Saved entries
□ □ □ □ □
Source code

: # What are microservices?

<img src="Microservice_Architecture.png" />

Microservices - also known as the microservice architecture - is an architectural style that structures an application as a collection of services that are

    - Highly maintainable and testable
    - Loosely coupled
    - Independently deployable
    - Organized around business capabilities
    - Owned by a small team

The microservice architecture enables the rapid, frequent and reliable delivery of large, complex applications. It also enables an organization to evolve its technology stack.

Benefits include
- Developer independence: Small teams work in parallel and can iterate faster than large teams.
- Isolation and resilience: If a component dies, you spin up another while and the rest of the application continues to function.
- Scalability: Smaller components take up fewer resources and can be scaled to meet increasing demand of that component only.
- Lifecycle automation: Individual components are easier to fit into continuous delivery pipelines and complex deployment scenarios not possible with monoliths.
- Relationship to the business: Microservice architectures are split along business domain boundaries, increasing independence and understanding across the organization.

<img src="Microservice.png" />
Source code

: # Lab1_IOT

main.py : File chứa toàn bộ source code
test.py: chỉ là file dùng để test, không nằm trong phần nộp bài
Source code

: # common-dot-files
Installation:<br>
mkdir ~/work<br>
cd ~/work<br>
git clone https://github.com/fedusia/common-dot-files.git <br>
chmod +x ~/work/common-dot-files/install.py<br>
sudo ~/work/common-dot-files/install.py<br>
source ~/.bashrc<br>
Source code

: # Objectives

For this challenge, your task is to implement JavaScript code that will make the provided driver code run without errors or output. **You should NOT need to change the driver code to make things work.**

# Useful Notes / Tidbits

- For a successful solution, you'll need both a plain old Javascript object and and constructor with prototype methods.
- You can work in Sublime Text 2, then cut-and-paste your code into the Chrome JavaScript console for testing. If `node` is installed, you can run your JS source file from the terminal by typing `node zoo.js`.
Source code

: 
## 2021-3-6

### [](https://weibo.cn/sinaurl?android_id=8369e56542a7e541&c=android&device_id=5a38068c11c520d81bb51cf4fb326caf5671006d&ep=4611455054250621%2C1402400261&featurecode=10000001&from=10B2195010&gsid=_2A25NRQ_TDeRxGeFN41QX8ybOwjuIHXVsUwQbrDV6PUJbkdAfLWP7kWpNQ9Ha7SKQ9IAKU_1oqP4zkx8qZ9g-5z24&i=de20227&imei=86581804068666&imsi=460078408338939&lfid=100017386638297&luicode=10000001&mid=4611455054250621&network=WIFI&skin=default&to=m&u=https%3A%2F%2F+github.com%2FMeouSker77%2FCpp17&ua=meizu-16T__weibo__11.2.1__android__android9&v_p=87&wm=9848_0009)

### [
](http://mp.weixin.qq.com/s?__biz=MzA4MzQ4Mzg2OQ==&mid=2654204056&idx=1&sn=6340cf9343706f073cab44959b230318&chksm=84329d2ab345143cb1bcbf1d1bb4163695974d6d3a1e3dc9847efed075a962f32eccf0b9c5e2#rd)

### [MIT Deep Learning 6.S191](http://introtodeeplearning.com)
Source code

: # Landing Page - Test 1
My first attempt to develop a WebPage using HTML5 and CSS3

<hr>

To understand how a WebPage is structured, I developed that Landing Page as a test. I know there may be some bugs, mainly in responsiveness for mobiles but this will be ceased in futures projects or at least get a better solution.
□ □ □ □ □
Express the lines from the start of the rows up to and including the line containing "The microservice architecture enables" as a Markdown table with the columns Row and Line, omitting any blank lines.

| Row | Line |
|---|---|
| 1 | Source code |
| 2 | : # What are microservices? |
| 3 | <img src="Microservice_Architecture.png" /> |
| 4 | Microservices - also known as the microservice architecture - is an architectural style that structures an application as a collection of services that are |
| 5 |     - Highly maintainable and testable |
| 6 |     - Loosely coupled |
| 7 |     - Independently deployable |
| 8 |     - Organized around business capabilities |
| 9 |     - Owned by a small team |
| 10 | The microservice architecture enables the rapid, frequent and reliable delivery of large, complex applications. It also enables an organization to evolve its technology stack. |